TASK OBJECTIVE:
Could you copy, word for word, only the lines from the one containing "ンスタンス間のネットワークパフォーマンスをテストしてみ" through the last line of the records below, both included?
*** EXTRACTED INFORMATION Section Begins ***
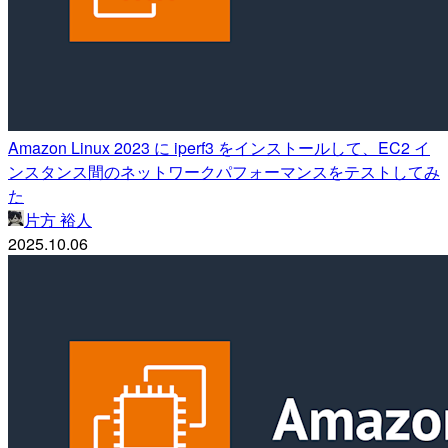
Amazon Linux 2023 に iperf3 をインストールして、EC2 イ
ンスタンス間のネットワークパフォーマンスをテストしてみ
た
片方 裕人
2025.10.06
*** EXTRACTED INFORMATION Section Ends ***
FINAL ANSWER:
ンスタンス間のネットワークパフォーマンスをテストしてみ
た
片方 裕人
2025.10.06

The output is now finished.